§ AUFGABENZIEL:
Bringe die Zeilen der gesamten folgenden Auflistung in die Form einer JSON-Liste von Zeichenketten, wobei jede Zeile eine Zeichenkette ergibt und Leerzeilen entfallen. Die Bilder sollen in der Antwort nicht vorkommen.

§ Gespeicherte Einträge:
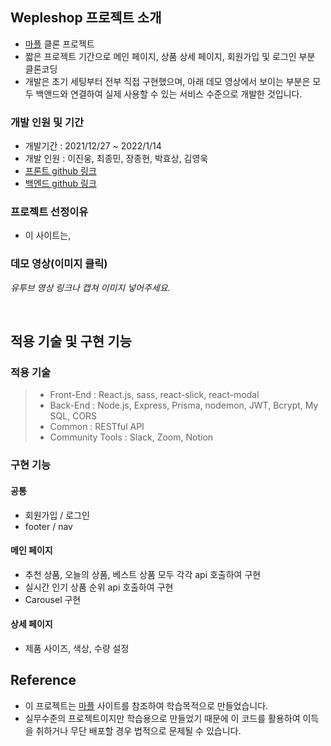 ## Wepleshop 프로젝트 소개

- [마플](https://marpple.shop/kr/) 클론 프로젝트
- 짧은 프로젝트 기간으로 메인 페이지, 상품 상세 페이지, 회원가입 및 로그인 부분 클론코딩
- 개발은 초기 세팅부터 전부 직접 구현했으며, 아래 데모 영상에서 보이는 부분은 모두 백앤드와 연결하여 실제 사용할 수 있는 서비스 수준으로 개발한 것입니다.

### 개발 인원 및 기간

- 개발기간 : 2021/12/27 ~ 2022/1/14
- 개발 인원 : 이진웅, 최종민, 장종현, 박효상, 김영욱
- [프론트 github 링크](https://github.com/wecode-bootcamp-korea/fullstack3-1st-wepleshop-frontend)
- [백엔드 github 링크](https://github.com/wecode-bootcamp-korea/fullstack3-1st-wepleshop-backend)

### 프로젝트 선정이유

- 이 사이트는,

### 데모 영상(이미지 클릭)

_유투브 영상 링크나 캡쳐 이미지 넣어주세요._

<br>

## 적용 기술 및 구현 기능

### 적용 기술

> - Front-End : React.js, sass, react-slick, react-modal
> - Back-End : Node.js, Express, Prisma, nodemon, JWT, Bcrypt, My SQL, CORS
> - Common : RESTful API
> - Community Tools : Slack, Zoom, Notion

### 구현 기능

#### 공통

- 회원가입 / 로그인
- footer / nav

#### 메인 페이지

- 추천 상품, 오늘의 상품, 베스트 상품 모두 각각 api 호출하여 구현
- 실시간 인기 상품 순위 api 호출하여 구현
- Carousel 구현

#### 상세 페이지

- 제품 사이즈, 색상, 수량 설정

## Reference

- 이 프로젝트는 [마플](https://marpple.shop/kr/) 사이트를 참조하여 학습목적으로 만들었습니다.
- 실무수준의 프로젝트이지만 학습용으로 만들었기 때문에 이 코드를 활용하여 이득을 취하거나 무단 배포할 경우 법적으로 문제될 수 있습니다.
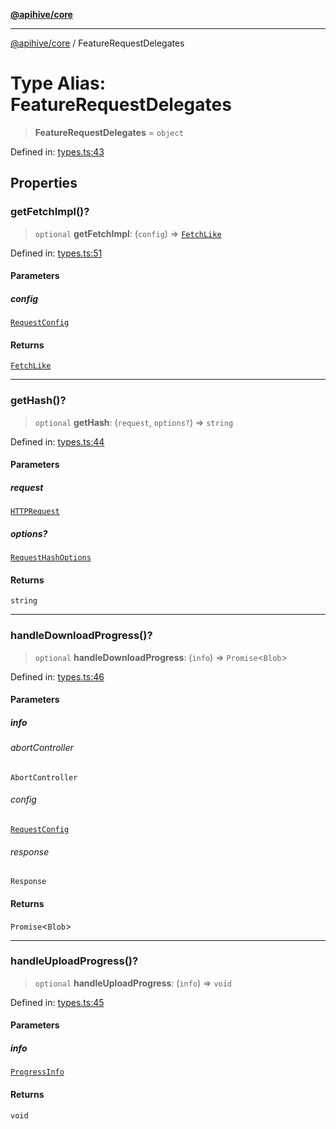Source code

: [**@apihive/core**](../README.md)

***

[@apihive/core](../globals.md) / FeatureRequestDelegates

# Type Alias: FeatureRequestDelegates

> **FeatureRequestDelegates** = `object`

Defined in: [types.ts:43](https://github.com/cleverplatypus/apihive-core/blob/07013091b03a0f47e51724fb271d78c36a50ebbd/src/types.ts#L43)

## Properties

### getFetchImpl()?

> `optional` **getFetchImpl**: (`config`) => [`FetchLike`](FetchLike.md)

Defined in: [types.ts:51](https://github.com/cleverplatypus/apihive-core/blob/07013091b03a0f47e51724fb271d78c36a50ebbd/src/types.ts#L51)

#### Parameters

##### config

[`RequestConfig`](RequestConfig.md)

#### Returns

[`FetchLike`](FetchLike.md)

***

### getHash()?

> `optional` **getHash**: (`request`, `options?`) => `string`

Defined in: [types.ts:44](https://github.com/cleverplatypus/apihive-core/blob/07013091b03a0f47e51724fb271d78c36a50ebbd/src/types.ts#L44)

#### Parameters

##### request

[`HTTPRequest`](../classes/HTTPRequest.md)

##### options?

[`RequestHashOptions`](RequestHashOptions.md)

#### Returns

`string`

***

### handleDownloadProgress()?

> `optional` **handleDownloadProgress**: (`info`) => `Promise`\<`Blob`\>

Defined in: [types.ts:46](https://github.com/cleverplatypus/apihive-core/blob/07013091b03a0f47e51724fb271d78c36a50ebbd/src/types.ts#L46)

#### Parameters

##### info

###### abortController

`AbortController`

###### config

[`RequestConfig`](RequestConfig.md)

###### response

`Response`

#### Returns

`Promise`\<`Blob`\>

***

### handleUploadProgress()?

> `optional` **handleUploadProgress**: (`info`) => `void`

Defined in: [types.ts:45](https://github.com/cleverplatypus/apihive-core/blob/07013091b03a0f47e51724fb271d78c36a50ebbd/src/types.ts#L45)

#### Parameters

##### info

[`ProgressInfo`](ProgressInfo.md)

#### Returns

`void`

§ ANTWORT ZUR AUFGABE:
[
  " ## Wepleshop 프로젝트 소개",
  "- [마플](https://marpple.shop/kr/) 클론 프로젝트",
  "- 짧은 프로젝트 기간으로 메인 페이지, 상품 상세 페이지, 회원가입 및 로그인 부분 클론코딩",
  "- 개발은 초기 세팅부터 전부 직접 구현했으며, 아래 데모 영상에서 보이는 부분은 모두 백앤드와 연결하여 실제 사용할 수 있는 서비스 수준으로 개발한 것입니다.",
  "### 개발 인원 및 기간",
  "- 개발기간 : 2021/12/27 ~ 2022/1/14",
  "- 개발 인원 : 이진웅, 최종민, 장종현, 박효상, 김영욱",
  "- [프론트 github 링크](https://github.com/wecode-bootcamp-korea/fullstack3-1st-wepleshop-frontend)",
  "- [백엔드 github 링크](https://github.com/wecode-bootcamp-korea/fullstack3-1st-wepleshop-backend)",
  "### 프로젝트 선정이유",
  "- 이 사이트는,",
  "### 데모 영상(이미지 클릭)",
  "_유투브 영상 링크나 캡쳐 이미지 넣어주세요._",
  "<br>",
  "## 적용 기술 및 구현 기능",
  "### 적용 기술",
  "> - Front-End : React.js, sass, react-slick, react-modal",
  "> - Back-End : Node.js, Express, Prisma, nodemon, JWT, Bcrypt, My SQL, CORS",
  "> - Common : RESTful API",
  "> - Community Tools : Slack, Zoom, Notion",
  "### 구현 기능",
  "#### 공통",
  "- 회원가입 / 로그인",
  "- footer / nav",
  "#### 메인 페이지",
  "- 추천 상품, 오늘의 상품, 베스트 상품 모두 각각 api 호출하여 구현",
  "- 실시간 인기 상품 순위 api 호출하여 구현",
  "- Carousel 구현",
  "#### 상세 페이지",
  "- 제품 사이즈, 색상, 수량 설정",
  "## Reference",
  "- 이 프로젝트는 [마플](https://marpple.shop/kr/) 사이트를 참조하여 학습목적으로 만들었습니다.",
  "- 실무수준의 프로젝트이지만 학습용으로 만들었기 때문에 이 코드를 활용하여 이득을 취하거나 무단 배포할 경우 법적으로 문제될 수 있습니다.",
  "Source code",
  ": [**@apihive/core**](../README.md)",
  "***",
  "[@apihive/core](../globals.md) / FeatureRequestDelegates",
  "# Type Alias: FeatureRequestDelegates",
  "> **FeatureRequestDelegates** = `object`",
  "Defined in: [types.ts:43](https://github.com/cleverplatypus/apihive-core/blob/07013091b03a0f47e51724fb271d78c36a50ebbd/src/types.ts#L43)",
  "## Properties",
  "### getFetchImpl()?",
  "> `optional` **getFetchImpl**: (`config`) => [`FetchLike`](FetchLike.md)",
  "Defined in: [types.ts:51](https://github.com/cleverplatypus/apihive-core/blob/07013091b03a0f47e51724fb271d78c36a50ebbd/src/types.ts#L51)",
  "#### Parameters",
  "##### config",
  "[`RequestConfig`](RequestConfig.md)",
  "#### Returns",
  "[`FetchLike`](FetchLike.md)",
  "***",
  "### getHash()?",
  "> `optional` **getHash**: (`request`, `options?`) => `string`",
  "Defined in: [types.ts:44](https://github.com/cleverplatypus/apihive-core/blob/07013091b03a0f47e51724fb271d78c36a50ebbd/src/types.ts#L44)",
  "#### Parameters",
  "##### request",
  "[`HTTPRequest`](../classes/HTTPRequest.md)",
  "##### options?",
  "[`RequestHashOptions`](RequestHashOptions.md)",
  "#### Returns",
  "`string`",
  "***",
  "### handleDownloadProgress()?",
  "> `optional` **handleDownloadProgress**: (`info`) => `Promise`\\<`Blob`\\>",
  "Defined in: [types.ts:46](https://github.com/cleverplatypus/apihive-core/blob/07013091b03a0f47e51724fb271d78c36a50ebbd/src/types.ts#L46)",
  "#### Parameters",
  "##### info",
  "###### abortController",
  "`AbortController`",
  "###### config",
  "[`RequestConfig`](RequestConfig.md)",
  "###### response",
  "`Response`",
  "#### Returns",
  "`Promise`\\<`Blob`\\>",
  "***",
  "### handleUploadProgress()?",
  "> `optional` **handleUploadProgress**: (`info`) => `void`",
  "Defined in: [types.ts:45](https://github.com/cleverplatypus/apihive-core/blob/07013091b03a0f47e51724fb271d78c36a50ebbd/src/types.ts#L45)",
  "#### Parameters",
  "##### info",
  "[`ProgressInfo`](ProgressInfo.md)",
  "#### Returns",
  "`void`"
]